The role of Don Quichotte is a star part requiring a singer who can dominate the stage. Tall and lanky, Lowrencev, an experienced singer, certainly looked the part. Not surprisingly though, his singing and acting were both rather tentative.

However, the audience was in a forgiving mood and when Artistic Director, Lyndon Terracini took the stage to announce that Lowencev was replacing the ailing Furlanetto at this performance, the news was greeted, not with a sigh of disappointment, but instead, with a sympathetic and supportive round of applause. At the end of the performance his bows were greeted with enthusiastic applause.

Warwick Fyfe provided the highlight of this performance with his finely realised interpretation of Quichotte’s faithful manservant Sancho Panza, in whom he imbued a touching sense of dignity while filling the theatre with resonate vocals.

Don Quichotte is an opera in which not a lot happens. An eccentric Knight arrives in a town with his squire. He becomes bewitched with the glamourous Dulcinea, promises to retrieve her pearl necklace which has been stolen by bandits. After locating the bandits and convincing them to part with the necklace, he returns it to Dulcinea expecting her to reward his bravery with her hand in marriage. When she rejects him, he dies of a broken heart.

However, it is packed with luscious melodies, rich choruses, and lovely arias, all of which are superbly sung by the large cast. Although the role of La Belle Dulcinea offered her limited opportunities, Russian mezzosoprano, Elena Maximova took advantage of every one of them to display her creamy contralto, her dancing prowess, and even win a laugh with her “I’m bored” response to her numerous ardent lovers.

Jane Ede and Anna Dowsley get the opportunity for some cheeky cross-dressing to join John Longmuir and Graeme McFarlane as a quartet of suitors competing against Don Quichotte for Dulcinea’s favours.

• SUPPLIED INFORMATION:
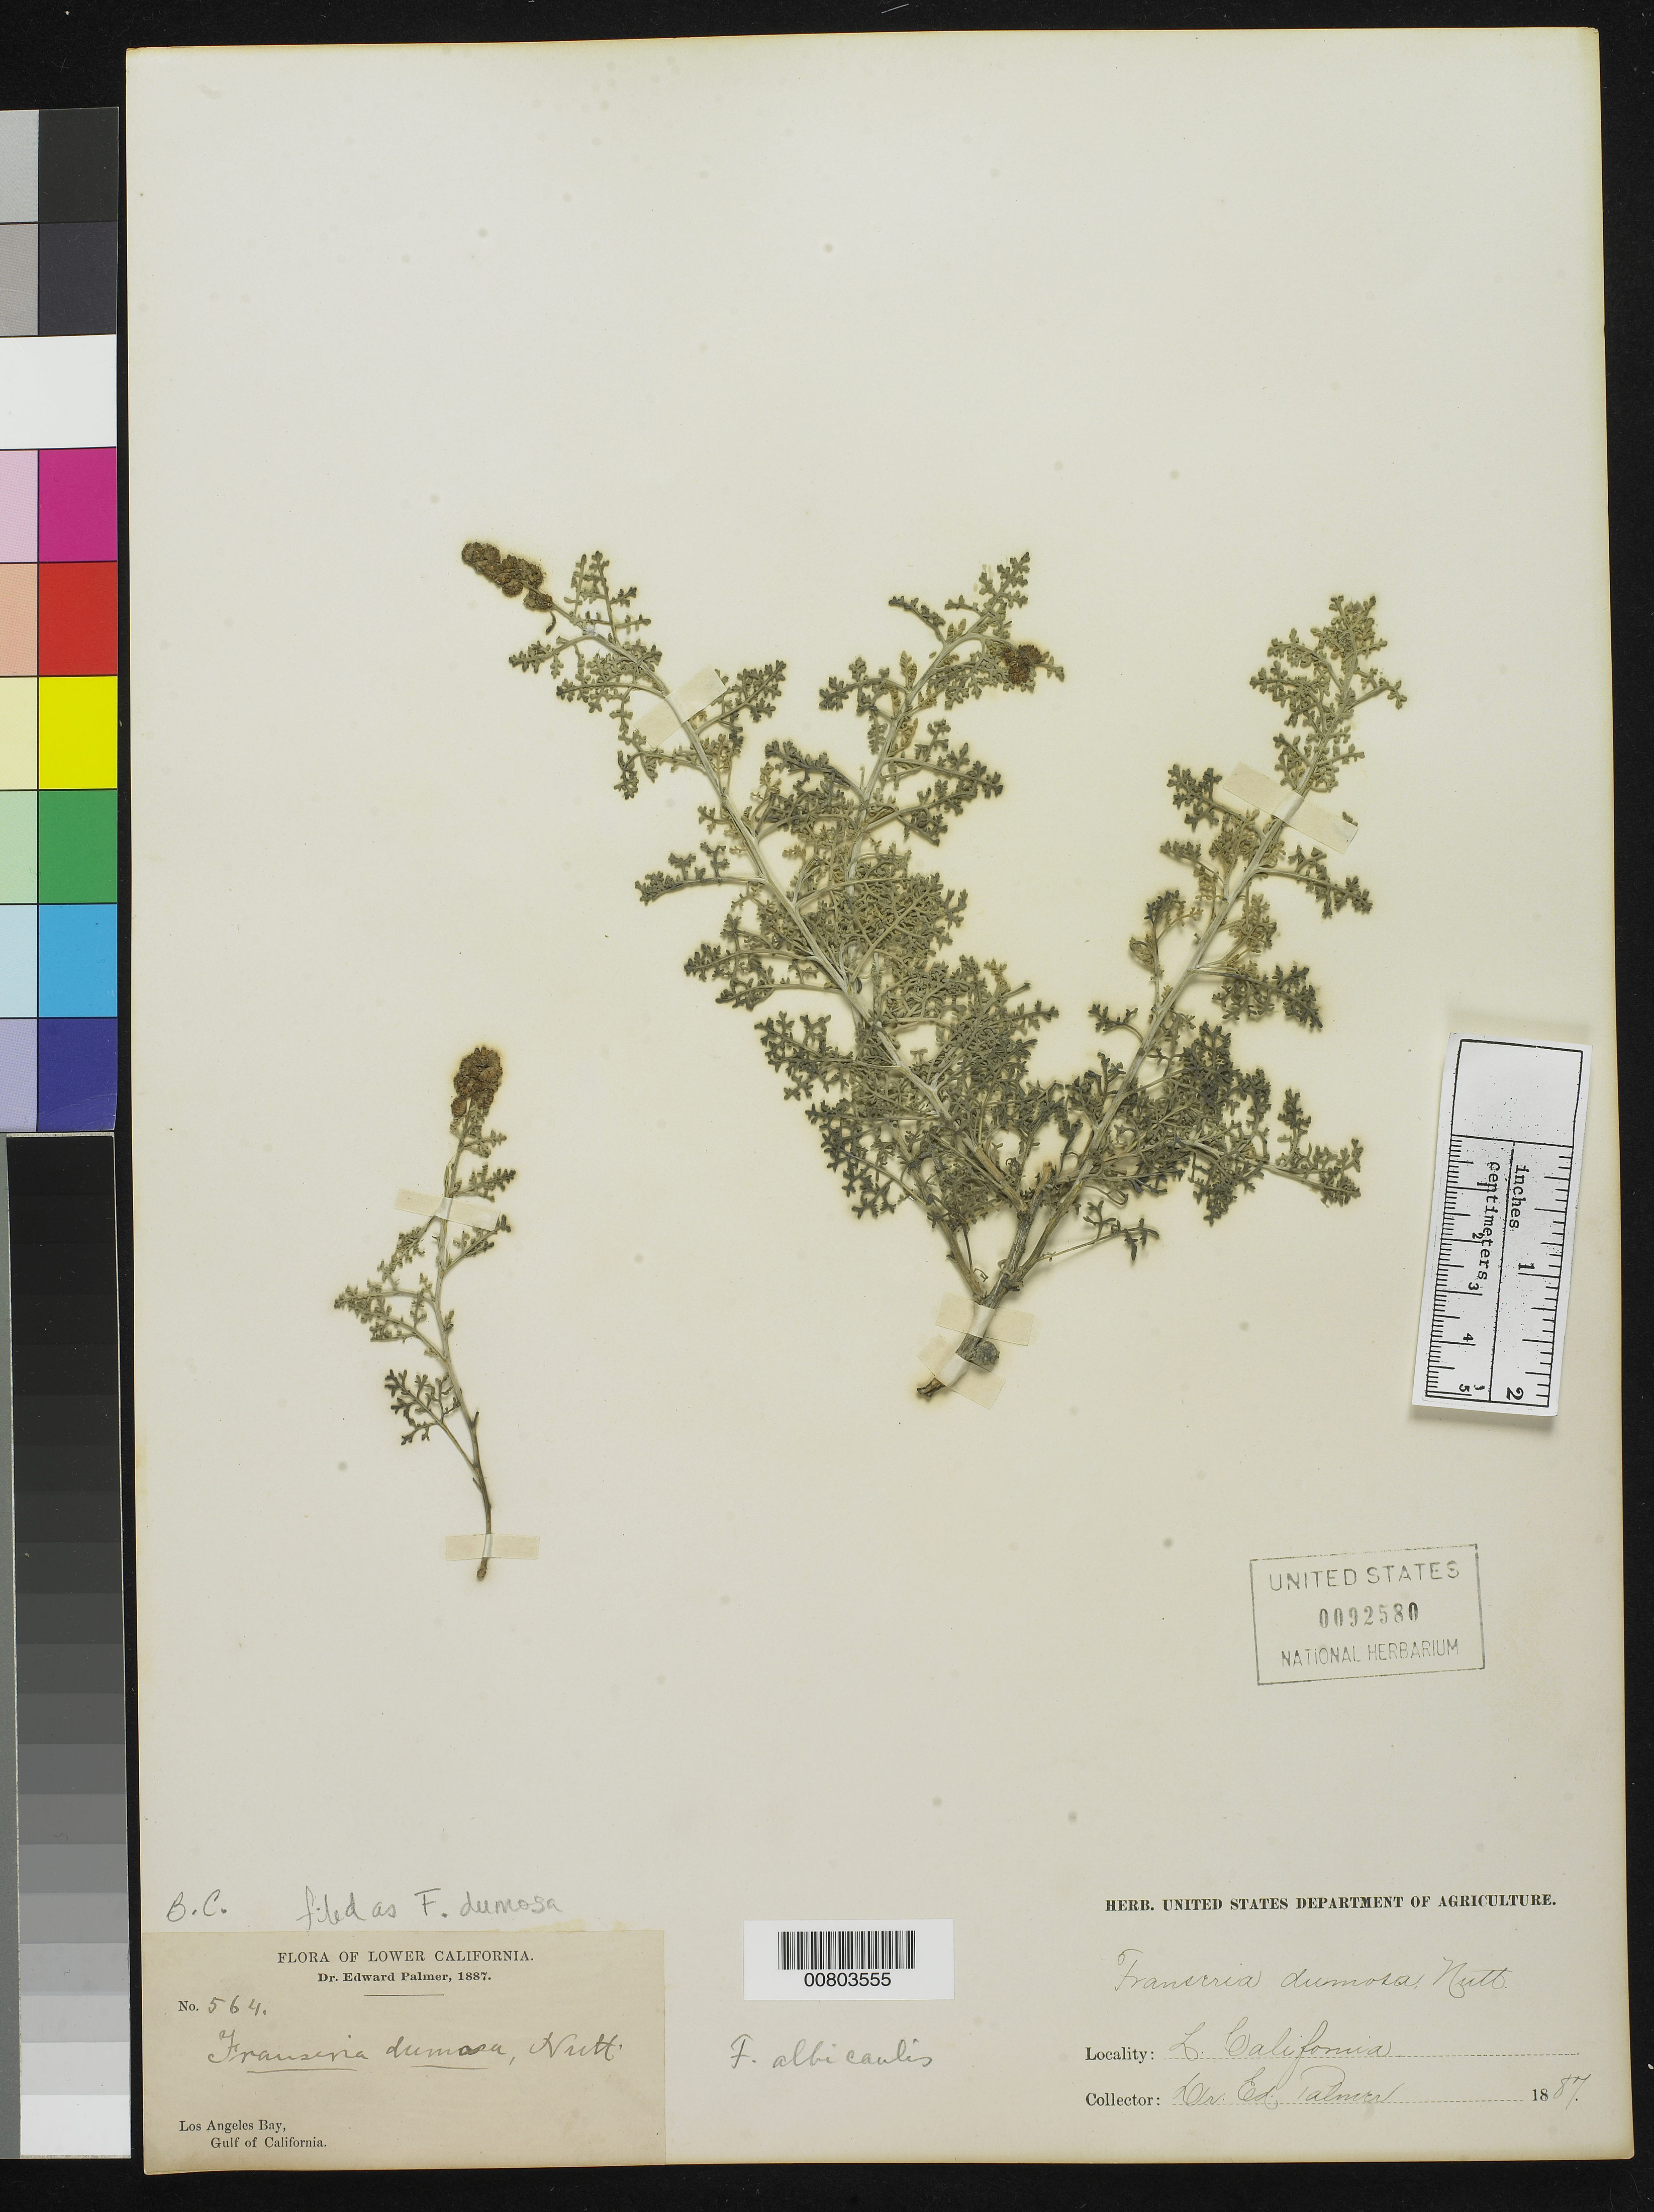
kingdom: Plantae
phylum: Tracheophyta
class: Magnoliopsida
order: Asterales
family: Asteraceae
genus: Franseria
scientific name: Franseria dumosa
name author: A. Gray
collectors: E. Palmer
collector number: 564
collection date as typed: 1887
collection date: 1887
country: Mexico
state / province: Baja California Norte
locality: Los Angeles Bay, Gulf of California, Baja California.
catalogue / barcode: US 92580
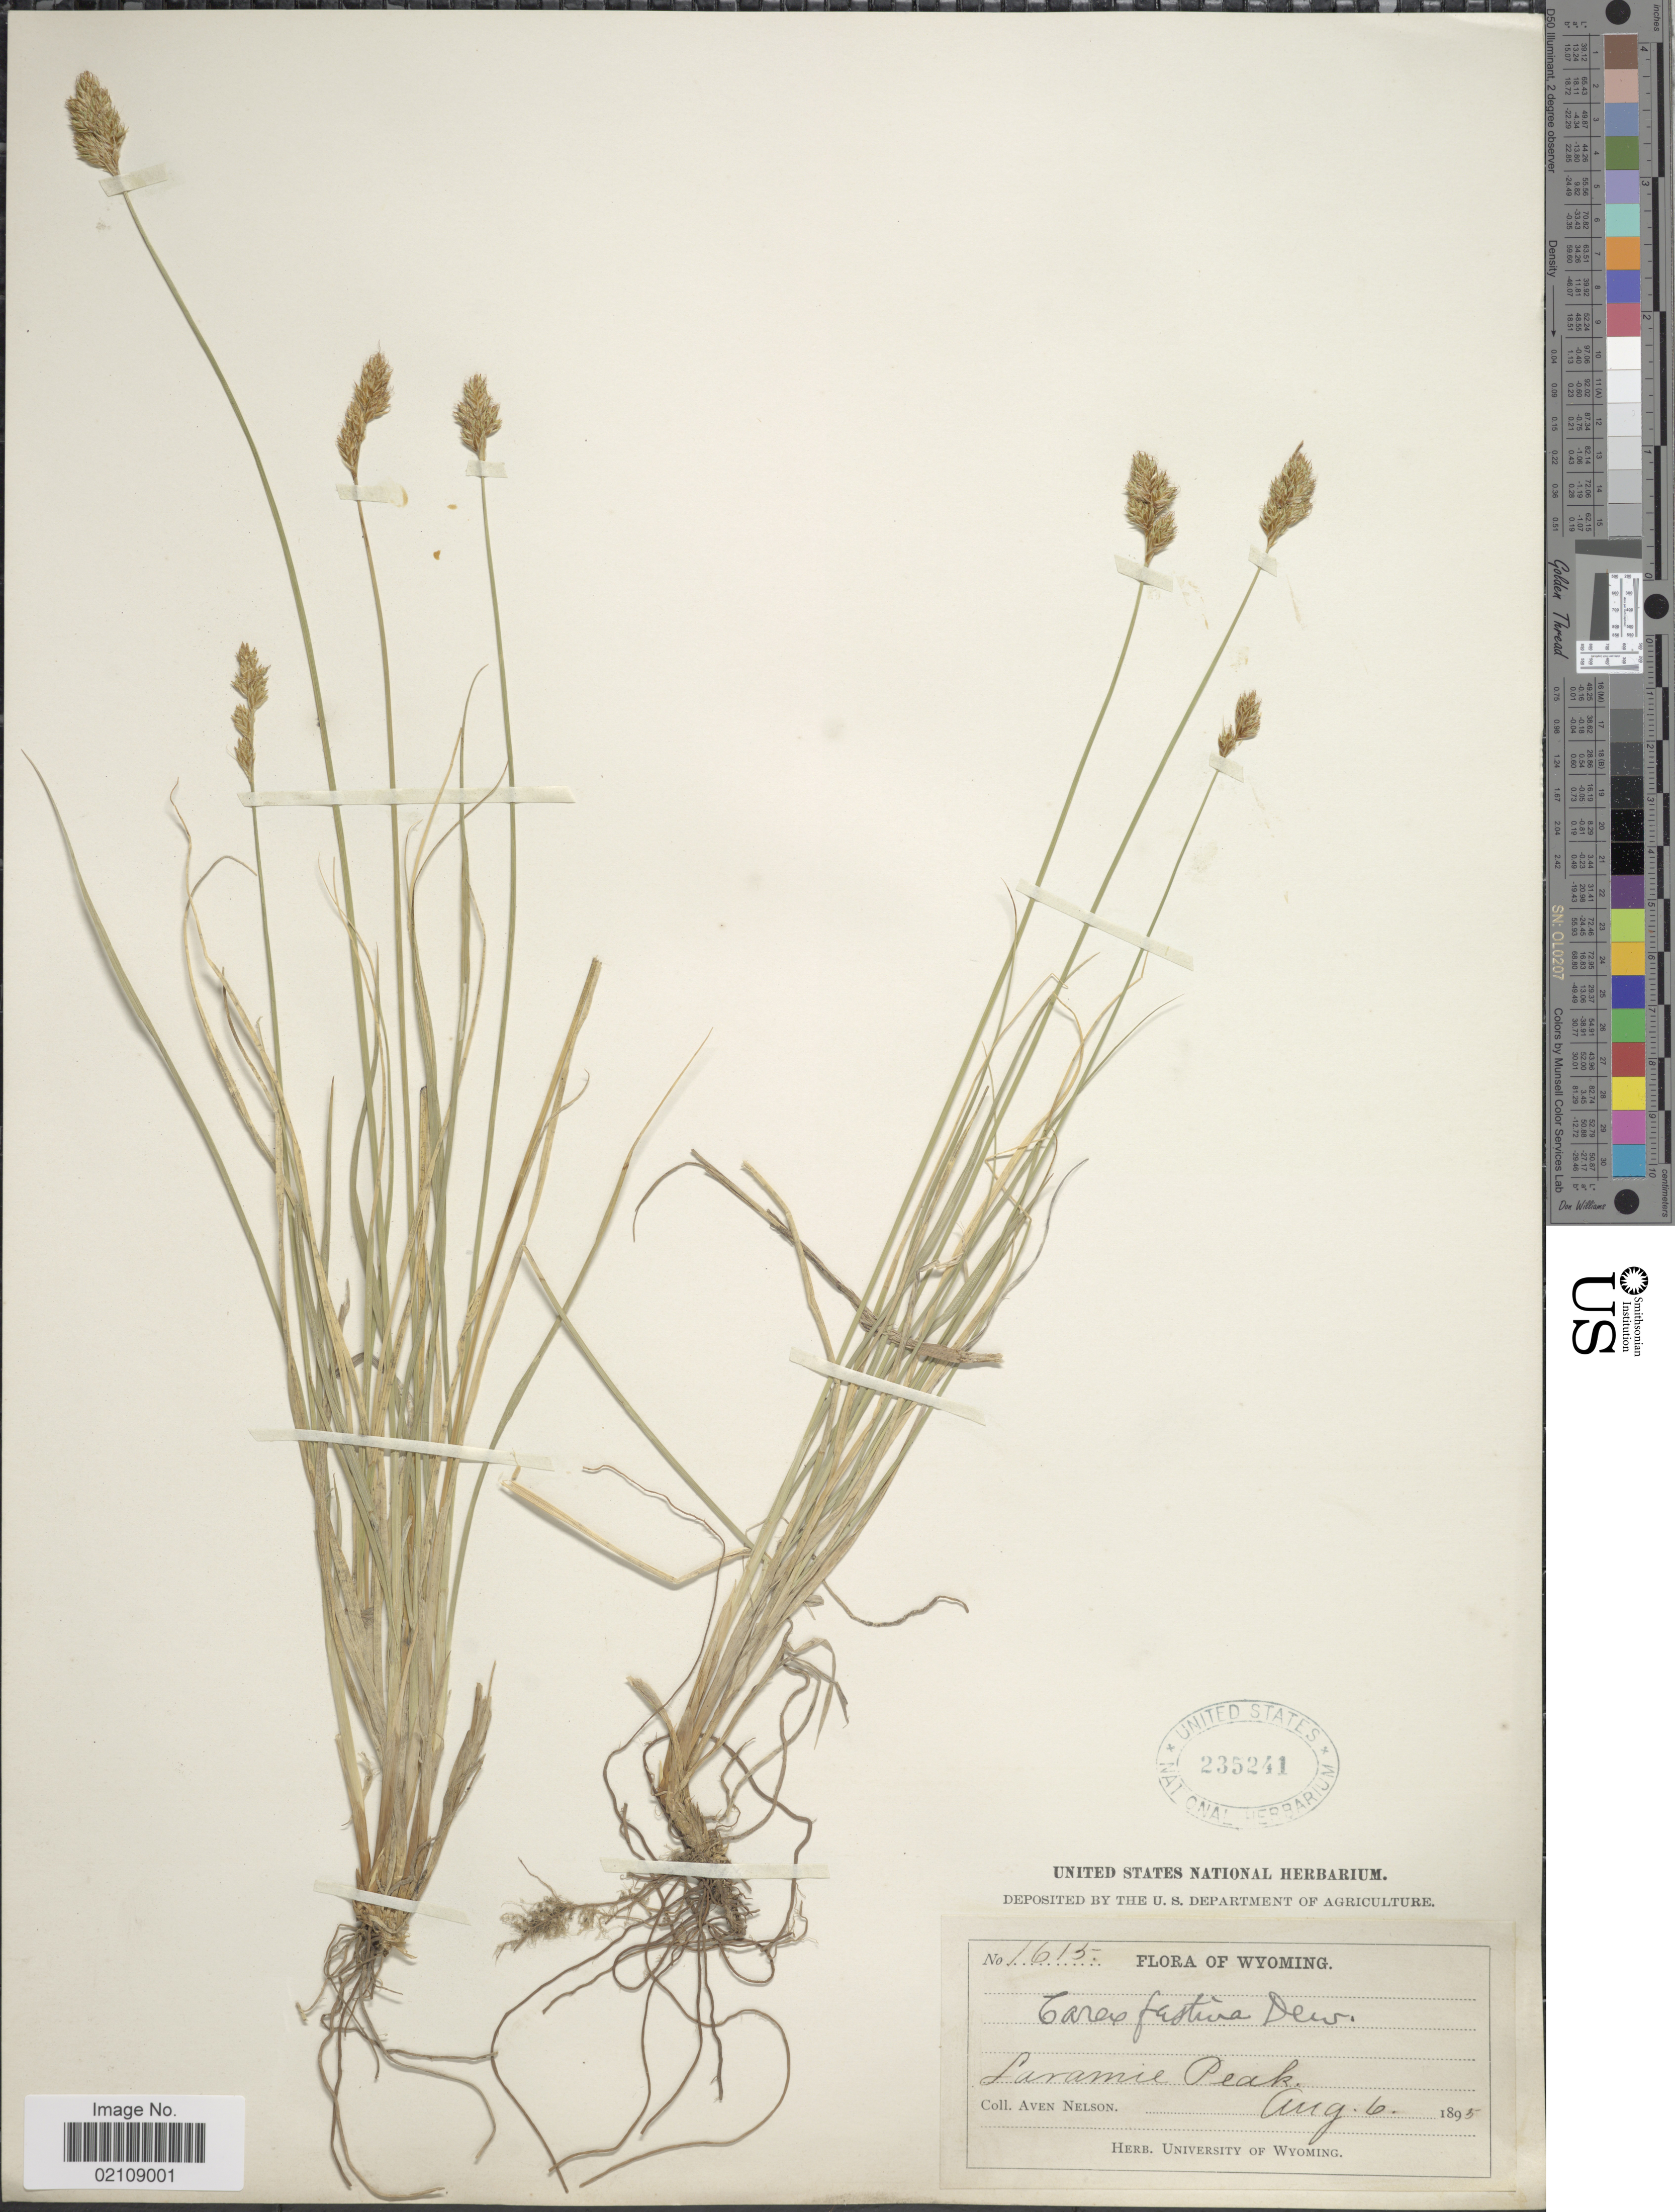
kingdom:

• EXERCISE TASK A:
Answer each of these from the Don Quichotte review:
(i) Who announced that Furlanetto was being replaced at this performance?
(ii) Which singer played Sancho Panza?
(iii) Which four singers make up the quartet of suitors competing for Dulcinea?
• EXERCISE TASK B: In the Don Quichotte review's plot summary, why does the Knight expect Dulcinea to marry him, and what happens when she refuses?
• EXERCISE TASK C: Extend the Don Quichotte review by a few sentences, starting after its last sentence.
The plant material has nothing to do with any of this.

• EXERCISE RESULT A:
(i) Artistic Director Lyndon Terracini.
(ii) Warwick Fyfe.
(iii) Jane Ede, Anna Dowsley, John Longmuir and Graeme McFarlane.

• EXERCISE RESULT B: He has found the bandits who stole her pearl necklace and persuaded them to give it up, so he expects her to reward his bravery with her hand in marriage. When she rejects him, he dies of a broken heart.

• EXERCISE RESULT C:
Effective mood-setting Spanish dance sequences, choreographed by Tomas Dietz and beautifully performed by the eight dancers, added welcome movement to the crowd scenes, which suffered from old-fashioned staging which for some reason often required the chorus to be crowded together at the back of the stage.

The sets and costumes, courtesy of San Diego Opera, are lovely, but it was surprising to hear excerpts from Massenet’s ballet, El Cid interpolated throughout the score, presumably to cover long set changes. Although these excerpts, lovingly interpreted by Guillaume Tourniaire, and superbly played by the Opera Australia orchestra, allowed the audience to relish the beauty of Massenet’s orchestral writing, and richness of the orchestral sound resulting from recent improvements to the orchestra pit, they did slow down the flow of the opera, and extend the playing time unnecessarily.

Reservations apart, this production of Don Quichotte offers a rare opportunity to experience a magnificently performed opera, packed with glorious music and with a moving finale scene which is likely to stay with you long after you’ve left the theatre.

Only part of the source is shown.